In our study, the overall image quality and the lesion conspicuity have been evaluated subjectively and objectively, while the lesion detectability was characterized by diagnostic accuracy. The lesion detection rate is strongly related to the image texture, the size, shape, and surrounding environment of the lesions and the reader’s experience. As distinct from the phantom study, we compared the lesion detection rate between the count-reduced reconstructed image with that of G600s. When dose-reduction down to 0.12 MBq/kg (1/30-dose), the micro-lesion detectability decreased 3% (1/33). Note that the undiagnosable micro-lesion had a moderate FDG uptake in a background of tumor infiltrated liver segment (Supplementary Fig. 1), which was beyond diagnostic necessity. These results agree with previous studies that showed decreased detectability with the short acquisition protocol in adults and an anthropomorphic thoracic phantom with irregularly shaped lesion simulating inserts [25, 35,36,37]. However, the image quality of extreme low-dose may not be fully compensated by prolonged acquisition time. Because when acquisition time beyond a certain limit (i.e., 30 min) detected noise increases and may negatively impact the signal-to-noise ratio.

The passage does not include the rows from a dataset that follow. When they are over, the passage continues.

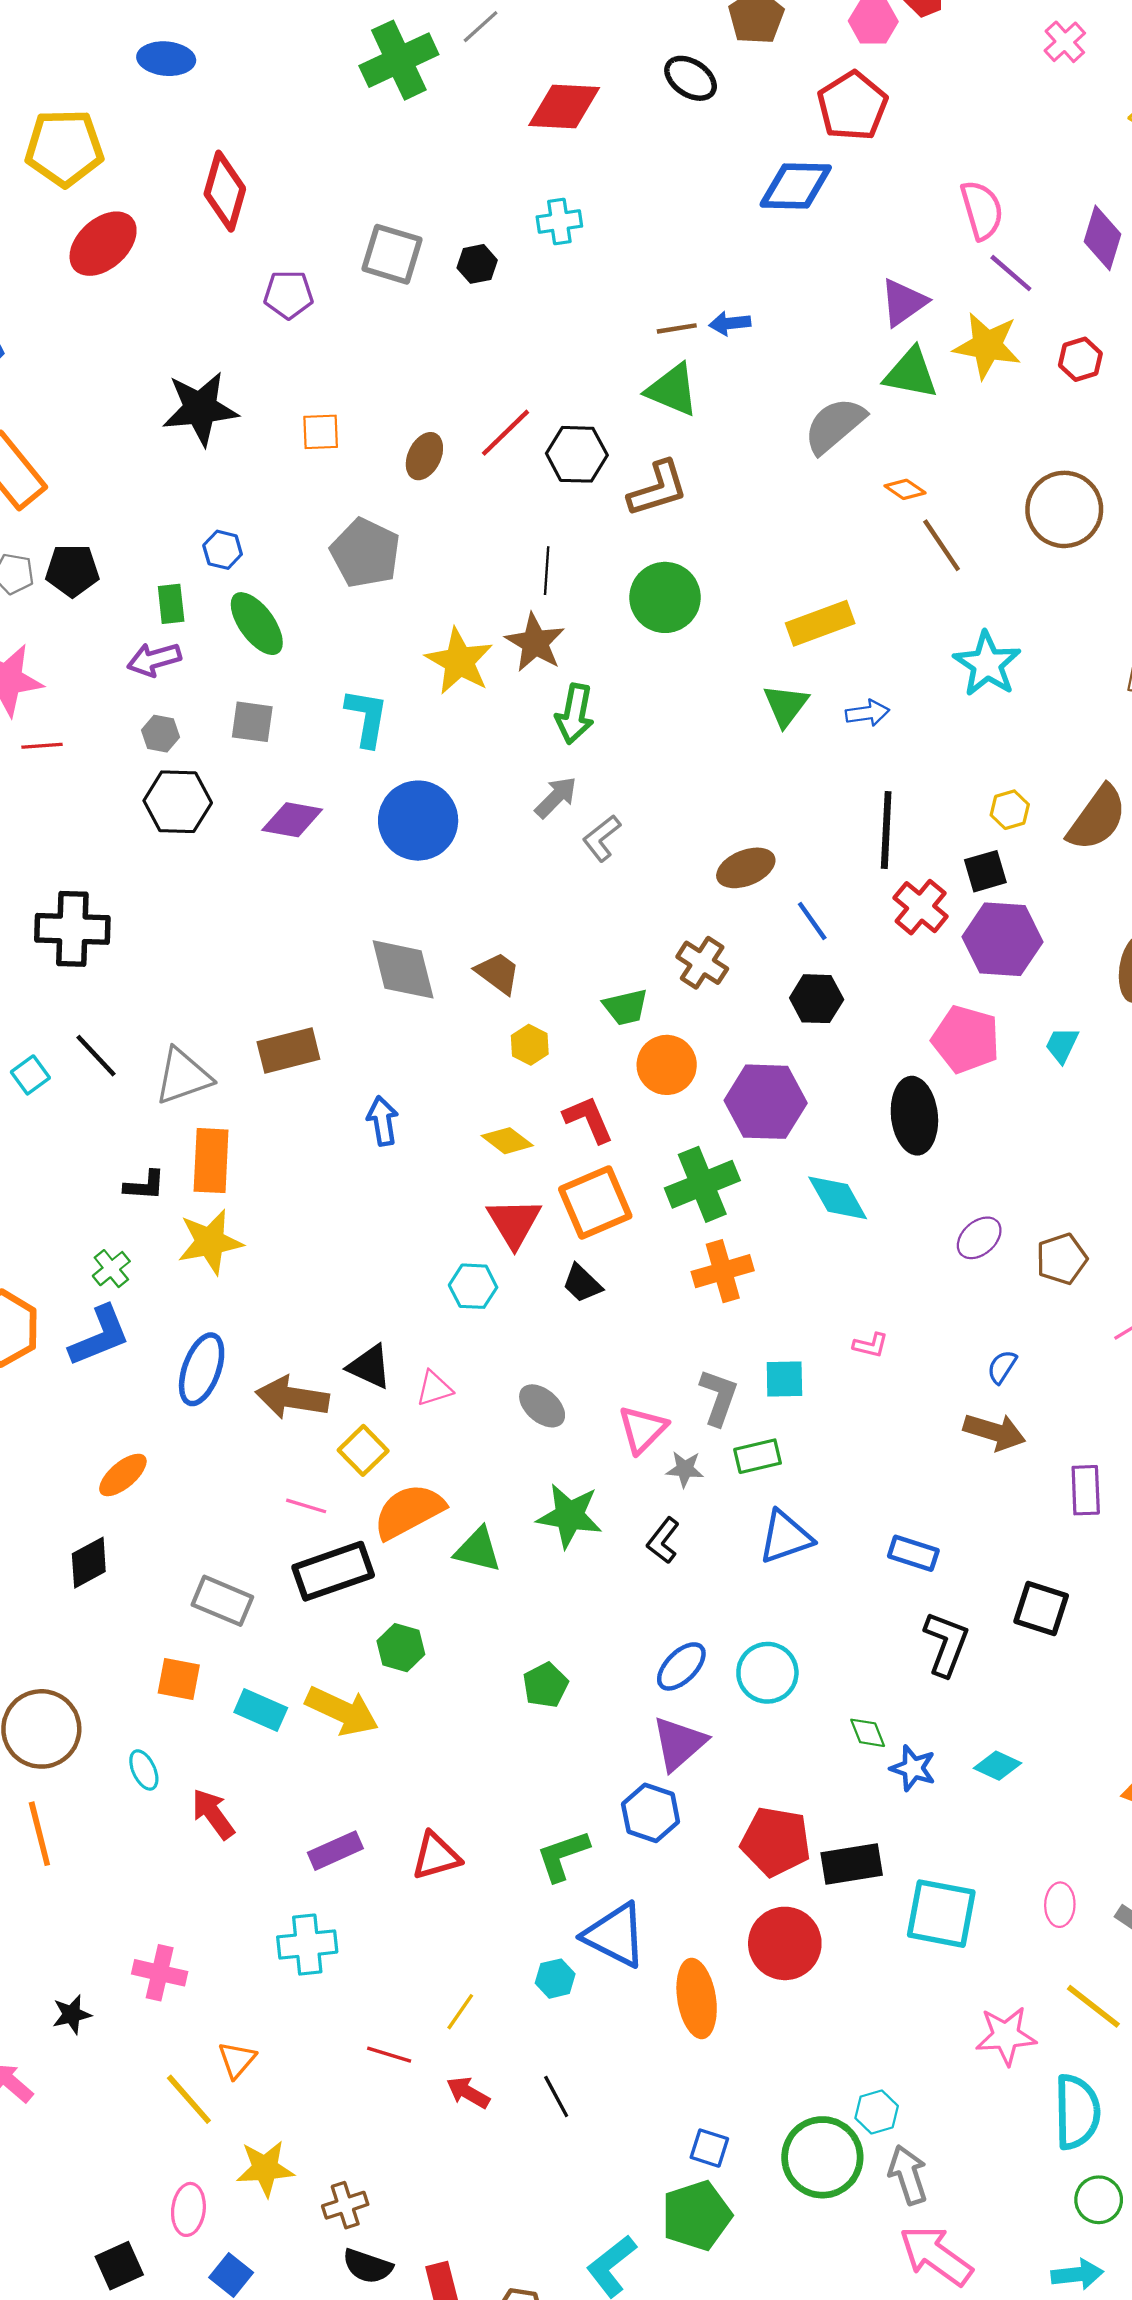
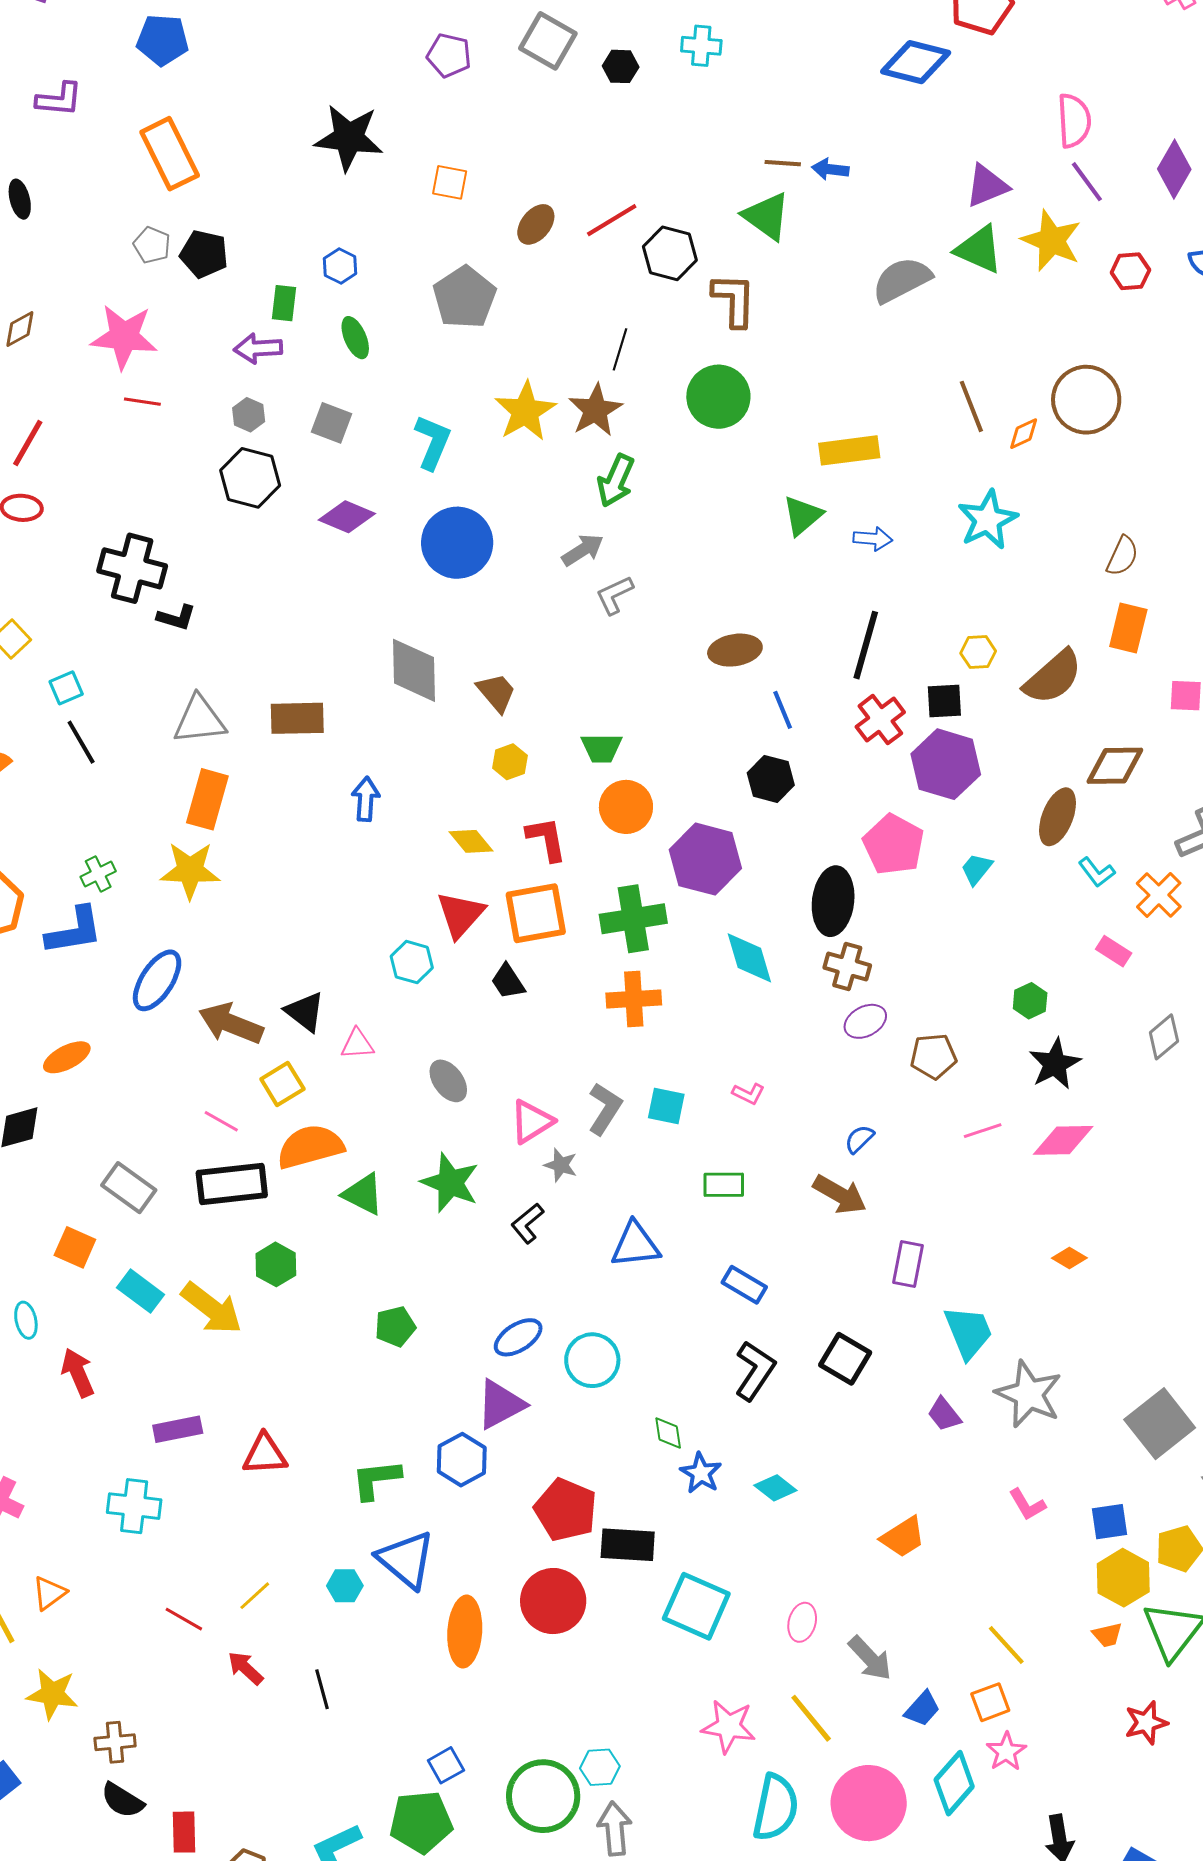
brown L-shape: (658, 489) -> (734, 300), turned -84
orange diamond: (905, 489) -> (1024, 434), moved, turned -72
green ellipse: (257, 624) -> (355, 338), size x0.7
brown cross: (702, 963) -> (847, 967), moved, turned -30
black line: (96, 1056) -> (81, 742), moved
black L-shape: (145, 1185) -> (176, 617), moved
green rectangle: (758, 1456) -> (724, 1185), moved
blue square: (709, 2148) -> (446, 1765), turned 30

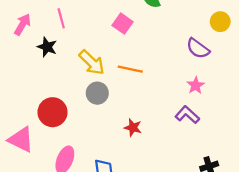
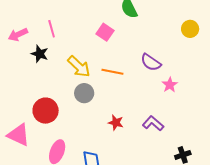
pink arrow: (23, 24) -> (18, 35), turned -144
purple semicircle: (198, 48) -> (151, 62), moved
purple L-shape: (187, 115) -> (153, 123), moved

Limitations of this study include the small sample size, retrospective design, and restriction in extrapolation, i.e., limited to the total-body scanner. Particularly, the pediatric biodistribution of an extreme-low dose of 18F-FDG remains unknown. Age-dependent or BMI-dependent image quality analysis has not been included due to the sample size. For lesion detectability, only micro-lesions were taken into account. The effects of low-dose images on lesion shape, volume, contrast, the impact of delayed imaging, and optimization of the reconstruction parameters warrant further investigation, where TAP might be further reduced by increasing the number of iterations and applying the Bayesian penalized-likelihood reconstruction algorithm.

Conclusion

The use of total-body PET/CT with 194-cm-long axial FOV might significantly decrease the administered dose while maintaining the image quality and diagnostic performance of micro-lesions in pediatric patients. Our data suggest that an optimal image quality superior to that of full-dose using conventional PET/CT can be achieved with an administered dose-reduction down to 0.37 MBq/kg (1/10th of the standard administered dose) using total-body PET/CT.